FNArena’s Weekly Insights – October 26 2020
In this week’s Weekly Insights:
-Equities Portfolio For 2021
-World’s Worst Salesman?
-Rudi Talks
-Research Reports To Download
Equities Portfolio For 2021
By Rudi Filapek-Vandyck, Editor FNArena
Plenty of academic research suggests what matters most for investment strategies in the long run are asset allocation and portfolio composition.
Yet, it’s probably a fair statement to make most commentary and analysis in finance focuses on the direction of markets and individual stocks in the short to medium term.
Which is why my personal interest was piqued when I came across a recent strategy update by Wilsons, including an explanation and insights into the composition of Wilsons’ Australian Equity Focus List, which can serve as a model portfolio for investors looking for guidance for the year ahead, and beyond.
First up, Wilsons’ investment strategy is built around the observation that Quality and Growth as identified through, respectively, return on capital and growth in earnings per share outperforms the broader Australian share market over the medium/long-term.
This not only immediately explains my personal affinity, it also informs investors whose strategy is solely and religiously based on seeking out heavily undervalued assets; this is not for you.

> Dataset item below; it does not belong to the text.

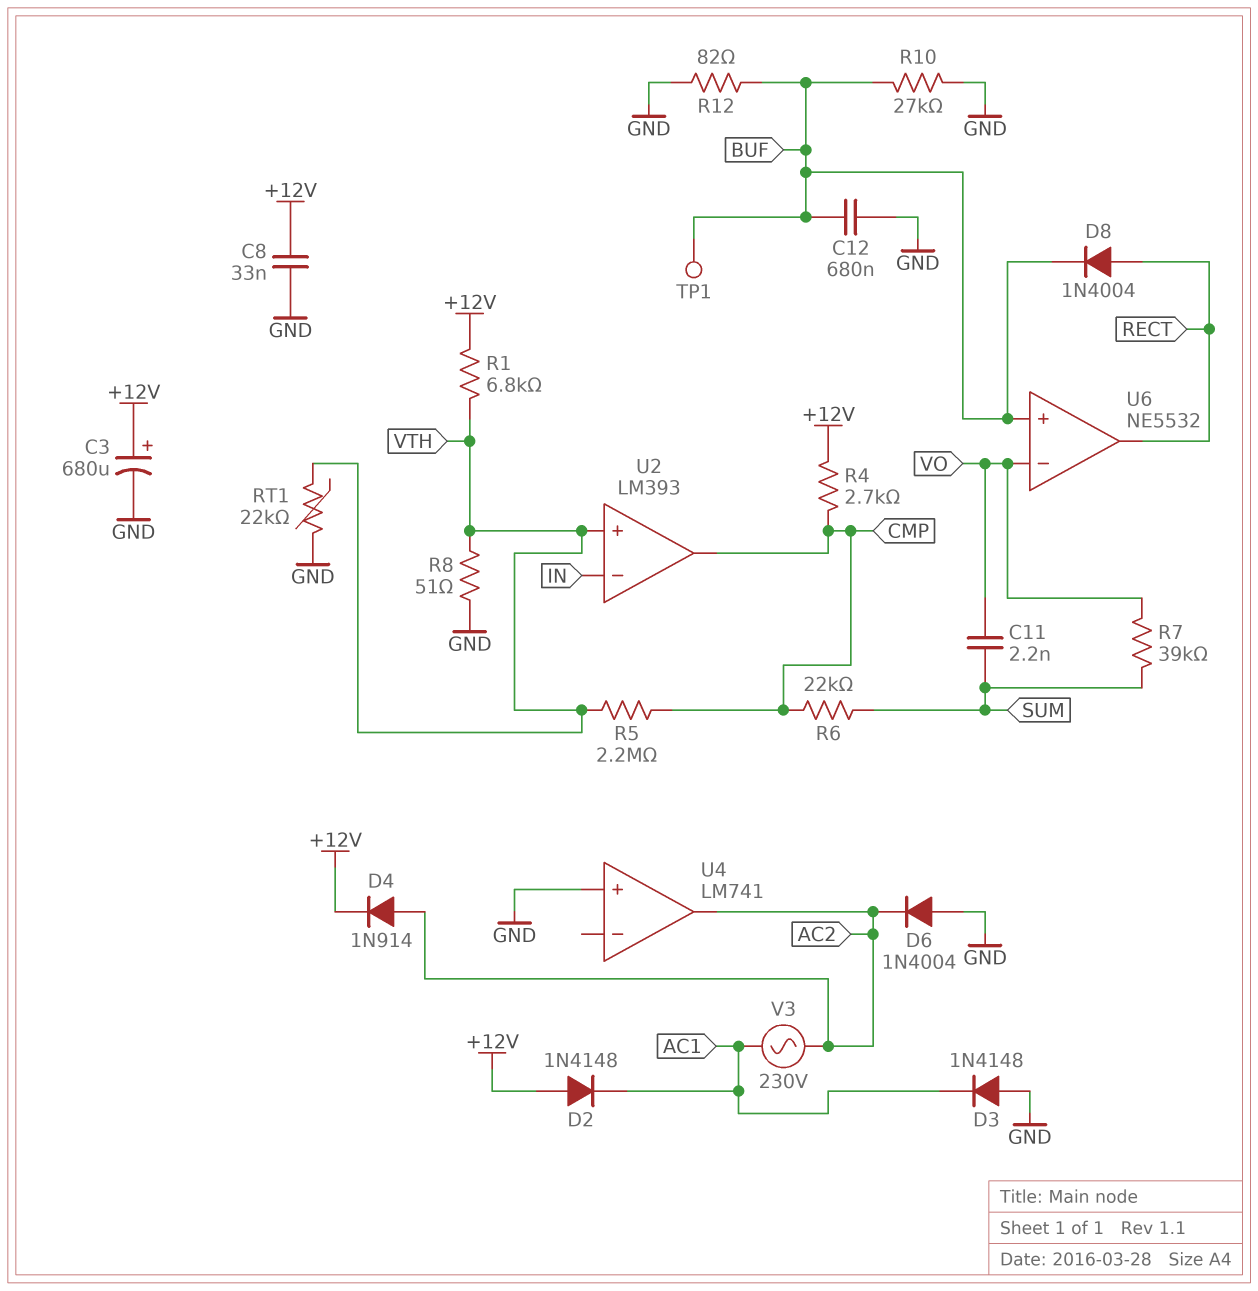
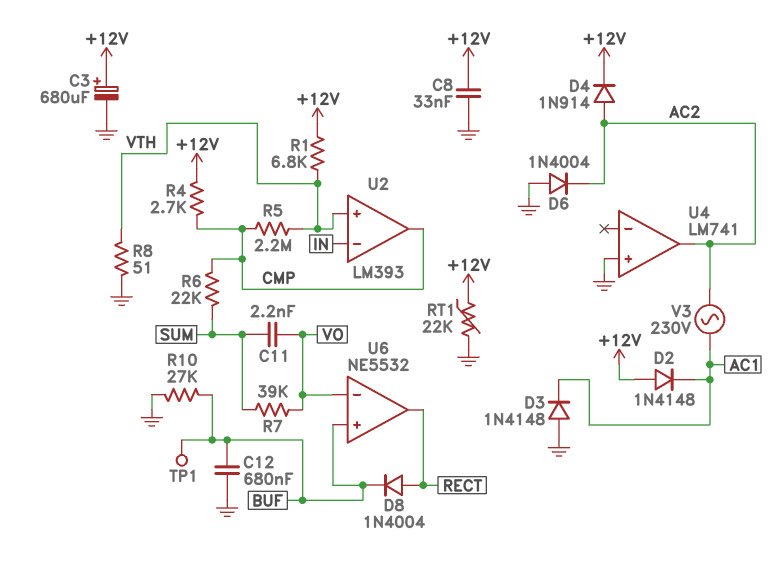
R12: 82 (BUF, GND) -> none
RT1: 22k (GND, VTH) -> 22k (+12V, GND)

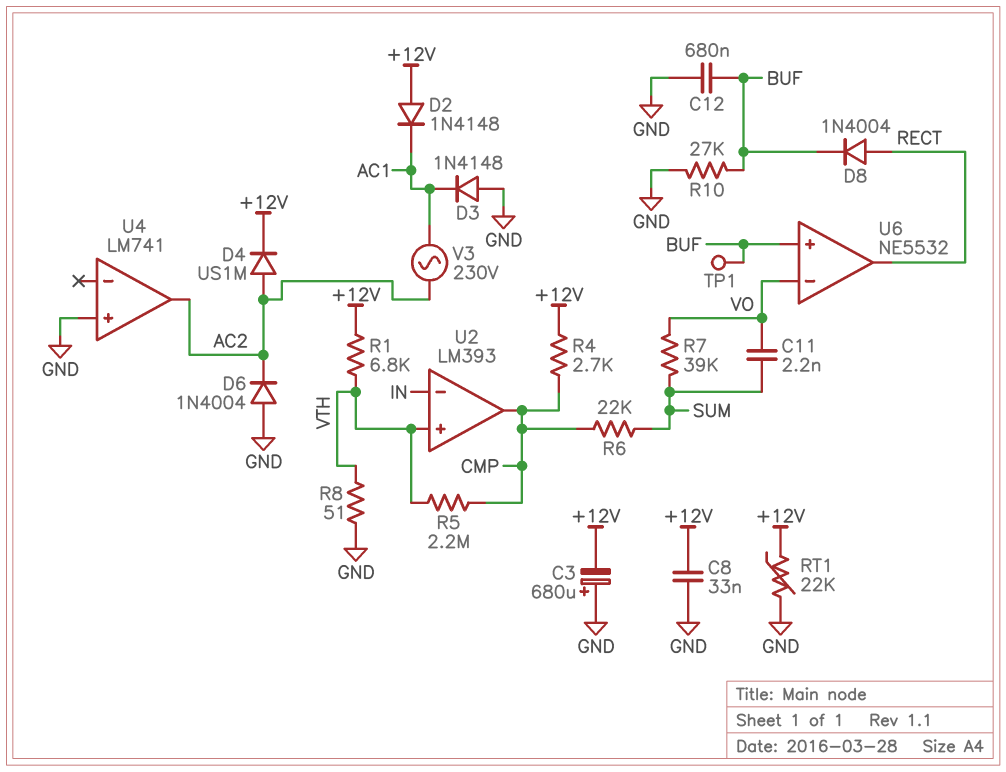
C3: 680uF (plus +12V, minus GND) -> 680uF (plus GND, minus +12V)
D4: diode 1N914 (A AC2, K +12V) -> diode US1M (A AC2, K +12V)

Although, it has to be pointed out, nothing is ever as black and white and Wilsons’ approach does include (a few) typical ‘Value’ opportunities.
Structure Through Baskets Of Shares
Constructing an investment portfolio ideally starts with creating lists or groups of stocks that share similar base characteristics, after which decisions about which stocks to include in order to properly structure, weigh and diversify become a lot easier.
Wilsons has dropped the more traditional labels such as Blue Chips, Defensives and Cyclicals and opted for more refined qualifications that, dare I say it, seem better attuned to the general 2020 share market context.
Instead, the five baskets of equities identified are “Defensive Growth”, “Cyclical Value”, “Secular Growth”, “Cyclical Quality Growth” and “Asset Valuation Plays”.
While at first glance, it appears the concepts of “defensive”, “growth” and “value” are all represented, which can easily fool the inexperienced investor into the wrong impression and interpretation, all is not what it looks like on second consideration.
For example, the most important part of “Defensive Growth” is not the ‘defensive’ part. These are Growth stocks a la Amcor ((AMC)), Collins Foods ((CKF)) and Aurizon Holdings ((AZJ)) that are considered less volatile than your typical high tech, high PE multiple peers elsewhere.
Note: Wilsons even considers a gold producer like Northern Star Resources ((NST)) part of this basket.
The underlying bias towards Growth is shown through the addition of two more baskets with growth stocks of different qualifications; Cyclical Quality Growth and Secular Growth.
The Cyclical Quality Growth contains names such as CommBank ((CBA)), James Hardie ((JHX)), Macquarie Group ((MQG)) and Aristocrat Leisure ((ALL)).
With Secular Growth, Wilsons is referring to the likes of Appen ((APX)), a2 Milk ((A2M)), CSL ((CSL)), ResMed ((RMD)), and Goodman Group ((GMG)).
On the other hand, “Cyclical Value” does involve companies whose share price seems “cheaply” priced, but whose fortunes & outlook are likely to improve materially if/when the economic recovery continues next year.
This is where Wilsons’ approach shows its sophistication because other major banks outside of CBA are part of this particular basket, alongside oil and gas producers, retailers such as Super Retail Group ((SUL)), and cyclical industrial companies such as Reliance Worldwide ((RWC)) and Seven Group Holdings ((SVW)).
The final basket, Asset Value Plays, is the one that most closely resembles your typical ‘value’ strategy; companies whose assets are worth more than is currently reflected in the share price.
On Wilsons’ own admission, such stocks need a positive catalyst, and it is not always obvious where that catalyst comes from, or when, indicating stocks can remain ‘undervalued’ for a prolonged period of time in the absence of the right catalyst.
I’d imagine some would consider Boral ((BLD)) and Telstra ((TLS)) part of this basket, or even AMP ((AMP)) and IOOF Holdings ((IFL)), and Link Administration ((LNK)) prior to private equity showing interest (a typical external catalyst).
Wilsons likes News Corp ((NWS)) and has it in portfolio alongside Costa Group ((CGC)).